Notes on ingredients

The ingredient list for this Tuna Salad Recipe is straightforward. Using two 5-ounce cans of tuna ensures a good meaty texture without overwhelming the other flavors. The balance of mayonnaise, relish, and mustard keeps the mixture creamy with a touch of tang. Lemon juice brightens the whole salad, and curry powder brings a subtle warmth that pairs surprisingly well with avocado. Salt and pepper are adjusted to taste to finish the dish.

Frequently asked questions

Can I use fresh tuna? Fresh seared or canned fresh-packed tuna can be used, but you’ll need to flake it after cooking and cool it before combining with the mayo and other ingredients. Keep the same quantities for a similar result.

How can I prevent my avocado from browning? A squeeze of lemon juice over the exposed avocado flesh slows browning. For best appearance, assemble just before serving.

Is this recipe very spicy? No. The 1/2 teaspoon of curry powder adds a mild, warming background flavor rather than heat. You can omit it if you prefer no curry flavor.

Final thoughts

This Tuna Salad Recipe is a reliable, flavorful staple that’s quick to make and easy to adapt. Whether you’re packing lunches, whipping up a simple dinner, or serving a light starter, it shines in many forms. The marriage of creamy mayo, crunchy celery, bright lemon, and the slight sweetness of relish creates a well-rounded, satisfying salad. Stuffed into avocado halves, it becomes an effortless, elegant plate that feels special without extra fuss.

Enjoy making this Tuna Salad Recipe and feel free to experiment with the suggested variations to find your favorite version.

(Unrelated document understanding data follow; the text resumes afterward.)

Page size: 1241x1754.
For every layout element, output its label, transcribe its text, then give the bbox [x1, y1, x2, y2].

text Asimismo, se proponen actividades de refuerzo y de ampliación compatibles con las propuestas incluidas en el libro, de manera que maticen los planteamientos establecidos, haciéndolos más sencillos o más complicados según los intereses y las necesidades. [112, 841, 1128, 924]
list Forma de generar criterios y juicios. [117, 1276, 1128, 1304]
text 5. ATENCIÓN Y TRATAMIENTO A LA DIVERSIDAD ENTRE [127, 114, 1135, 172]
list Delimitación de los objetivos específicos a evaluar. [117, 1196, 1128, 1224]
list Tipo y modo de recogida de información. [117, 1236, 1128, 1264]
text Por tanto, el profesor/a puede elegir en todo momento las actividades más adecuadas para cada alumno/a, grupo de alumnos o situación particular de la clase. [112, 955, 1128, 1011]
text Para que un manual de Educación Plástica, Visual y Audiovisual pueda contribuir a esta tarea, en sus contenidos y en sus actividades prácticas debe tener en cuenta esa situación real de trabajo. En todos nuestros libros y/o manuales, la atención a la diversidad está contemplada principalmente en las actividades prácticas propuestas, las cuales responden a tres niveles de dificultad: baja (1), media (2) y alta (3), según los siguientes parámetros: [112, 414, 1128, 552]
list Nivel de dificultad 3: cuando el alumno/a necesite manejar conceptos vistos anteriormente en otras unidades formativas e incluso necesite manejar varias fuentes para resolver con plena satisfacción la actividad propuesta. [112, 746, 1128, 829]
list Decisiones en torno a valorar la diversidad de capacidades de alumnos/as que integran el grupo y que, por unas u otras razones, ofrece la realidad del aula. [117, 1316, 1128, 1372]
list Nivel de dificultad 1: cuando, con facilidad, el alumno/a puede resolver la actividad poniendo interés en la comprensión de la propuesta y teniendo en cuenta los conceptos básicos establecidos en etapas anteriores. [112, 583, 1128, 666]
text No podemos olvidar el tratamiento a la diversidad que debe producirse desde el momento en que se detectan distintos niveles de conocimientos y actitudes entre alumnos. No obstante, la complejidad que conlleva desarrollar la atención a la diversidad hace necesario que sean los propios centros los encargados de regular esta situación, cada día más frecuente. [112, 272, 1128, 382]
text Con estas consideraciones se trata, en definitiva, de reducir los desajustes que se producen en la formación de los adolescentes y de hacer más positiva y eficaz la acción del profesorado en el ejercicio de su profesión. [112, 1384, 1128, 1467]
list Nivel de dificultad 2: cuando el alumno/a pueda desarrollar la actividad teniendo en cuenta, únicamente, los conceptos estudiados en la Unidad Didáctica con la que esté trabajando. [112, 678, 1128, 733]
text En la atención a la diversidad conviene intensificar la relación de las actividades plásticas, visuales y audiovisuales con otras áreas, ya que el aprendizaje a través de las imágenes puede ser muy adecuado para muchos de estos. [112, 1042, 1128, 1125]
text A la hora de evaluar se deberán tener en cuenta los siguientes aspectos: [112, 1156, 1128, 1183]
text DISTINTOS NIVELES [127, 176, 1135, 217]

Homemade Tuna Salad Recipe photo

Tuna Salad Recipe

A creamy, slightly tangy tuna salad served in avocado halves for a fresh, low-carb lunch or snack.
Prep Time 5 minutes
Total Time 5 minutes
Servings 4 servings

Equipment

  • Bowl
  • Spoon
  • Can opener
  • Knife
  • Cutting Board

Ingredients
  

  • 2 5-ounce cans tuna, drained
  • 1/2 cup mayonnaise
  • 1/2 cup celery, chopped
  • 1 tablespoon sweet relish
  • 1 teaspoon prepared yellow mustard
  • 2 teaspoons lemon juice
  • 1/2 teaspoon curry powder
  • 2-3 avocados, halved and pitted
  • salt and pepper to taste

Instructions
 

  • Open and drain the tuna cans and place the tuna in a medium bowl.
  • Add mayonnaise, chopped celery, sweet relish, yellow mustard, lemon juice, and curry powder to the bowl.
  • Stir until ingredients are evenly combined and the mixture is creamy.
  • Spoon the tuna mixture into the hollow of each avocado half.
  • Season with salt and pepper to taste and serve immediately.

Notes

  • Drain tuna well to avoid a watery salad.
  • Use ripe but firm avocados for easier filling.
  • Adjust curry powder to taste for milder or stronger flavor.